In a statement, Grasso said he was stepping down "with the deepest reluctance." But he added that "I believe this course is in the best interest of both the exchange and myself."
In a second, 90-minute meeting, the board later agreed that McCall, a former New York comptroller who now works in private equity, would serve as lead director. They also said co-chief operating officers Robert G. Britz and Catherine R. Kinney would see to day-to-day business at the exchange until a replacement is named. No interim chairman was named.
Grasso may not be easy to replace. Widely praised as a smart and savvy diplomat, the 57-year-old who started out as a floor clerk in 1968 became the NYSE's biggest promoter and cheerleader, transforming the opening and closing bells into public happenings. After the Sept. 11 terrorist attacks, he turned the resumption of trading into a tribute to the dead and a first step toward recovery of the financial district.
The NYSE was set to open the market Thursday without Grasso, who missed few opening and closing bells during his tenure. Kinney would host the opening, NYSE spokesman Ray Pellechia said.
Grasso also canceled a planned luncheon speech Thursday at the Investment Company Institute's conference on institutional trading, organizers said. ICI is the main mutual fund lobbying group.
Grasso is the latest prominent figure in the business world to fall in a three-year storm of public uproar over outsized pay and questionable practices in corporate boardrooms and executive suites. That anger was fueled by the collapse of stock prices in 2000 and a string of scandals, starting with Enron Corp.
No one has suggested Grasso is guilty of the sort of wrongdoing that led to criminal charges against executives at Enron, WorldCom Inc. and other companies. But some saw conflicts of interest among board members and too much influence from the chairman, both in selecting directors and naming them to committees.
Grasso has insisted he did nothing to influence his pay. At a Sept. 9 news conference, he said that each year, when informed of his compensation, his response was: "I'm blessed. Thank you."
Critics say now it's time to take a hard look at the directors themselves. Grasso's departure is but "one small step for shareholders," said Nell Minow, editor of the Corporate Library, a private research group that studies business governance.
"The CEO took the money, now we need to look at the people who paid the money," Minow said. "They should all be replaced.
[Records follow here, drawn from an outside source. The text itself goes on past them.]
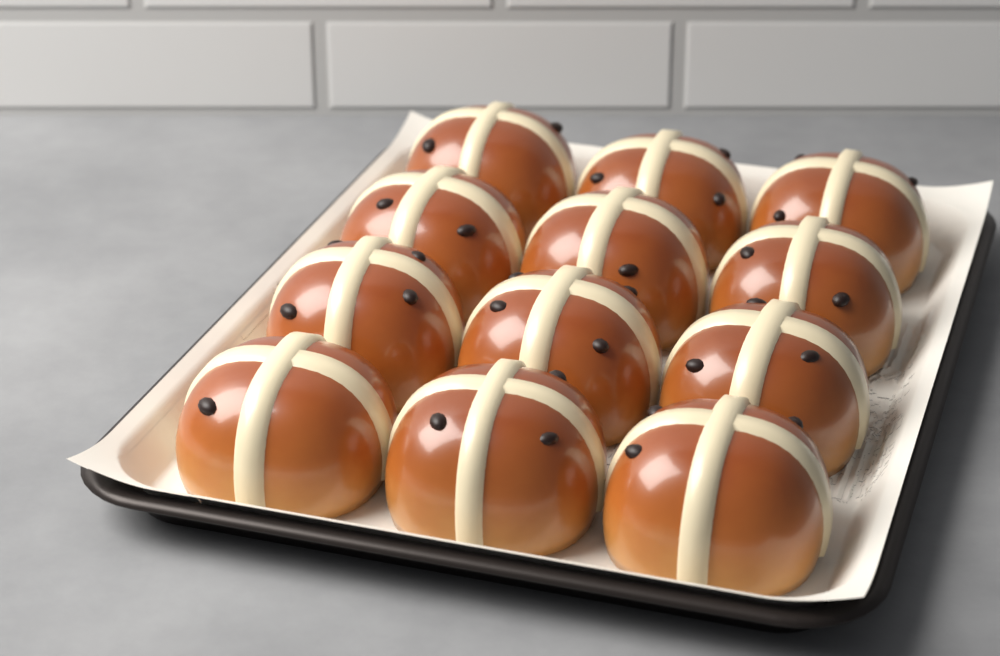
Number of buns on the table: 12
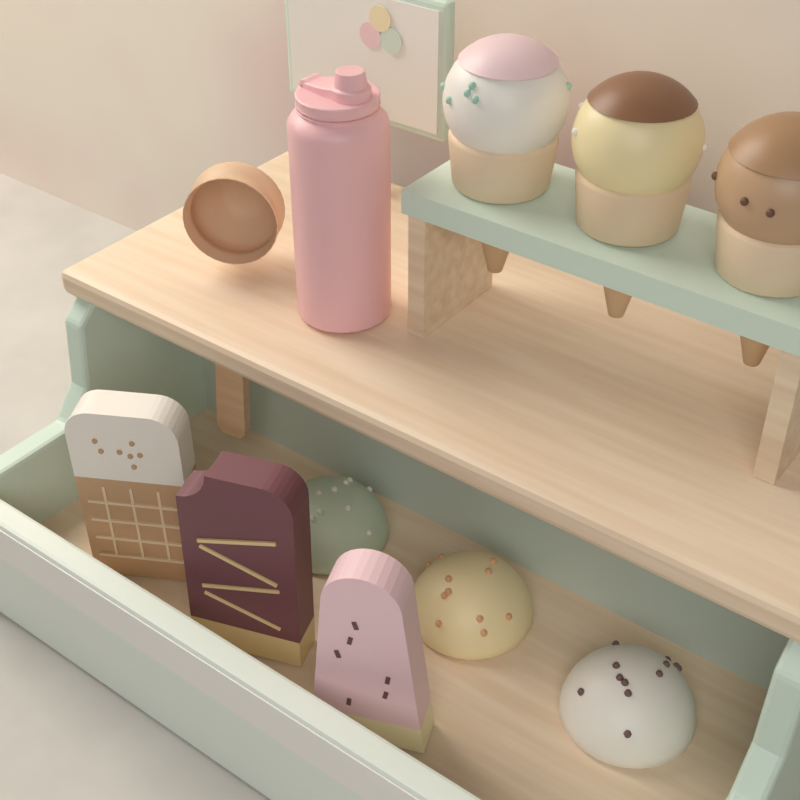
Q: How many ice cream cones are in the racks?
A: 3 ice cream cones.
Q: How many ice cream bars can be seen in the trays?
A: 3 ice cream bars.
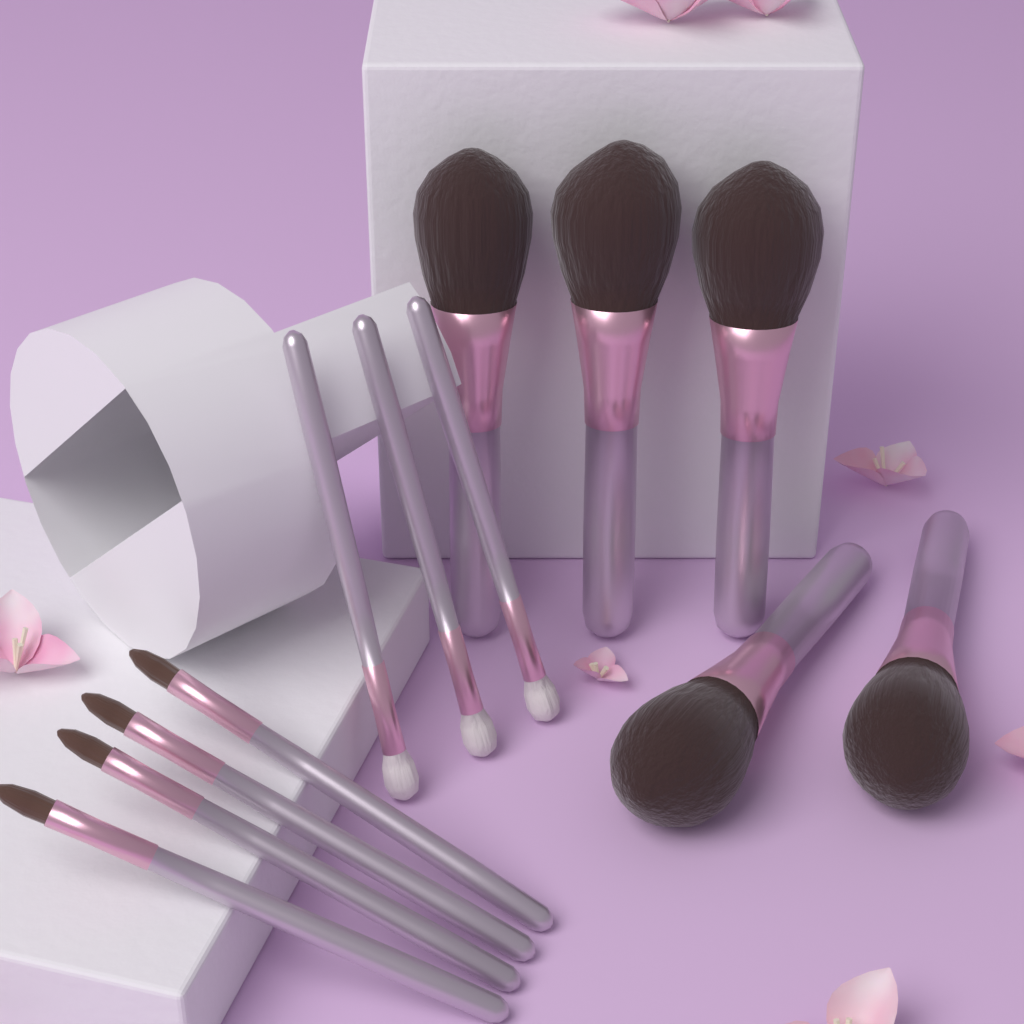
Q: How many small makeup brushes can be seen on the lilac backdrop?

Obviously you can't do that all right this minute, but the next thing that happens has got to be a very serious board assessment."
The NYSE revealed its top executive's pay for the first time on Aug. 27, as it announced Grasso's contract extension through 2007. The disclosure was part of a larger effort to conform with new governance rules being applied to public companies, but the magnitude of the sum sent jaws dropping.
Securities and Exchange Commission chairman William Donaldson, who held the top NYSE post before Grasso, sent a sharply worded letter on Sept. 2, requesting details. The NYSE responded that Grasso was entitled to another $48 million, which he said he would forgo. Still, many were stunned by the new revelation and outrage spiraled.
Under his current contract, Grasso is entitled to at least $9.6 million in severance pay - equal to his salary and target bonus for the next four years - as well as lifetime health and life insurance for himself and his wife. He's already declined other provisions, including supplemental retirement benefits, a $5 million bonus and funds vested in a capital accumulation plan, which were included in the $48 million.
Aside from the fantastic sums, there was little unusual in the contract's provisions in the event of "involuntary termination without cause," which is what appears to have happened in this case, said Peter N. Hillman, who specializes in employment matters as a partner at the law firm of Chadbourne & Parke.
"It looks like something we might have done for one of our clients, though certainly not with so many zeros," Hillman said after surveying the contract. "This guy, he doesn't have to worry about a thing."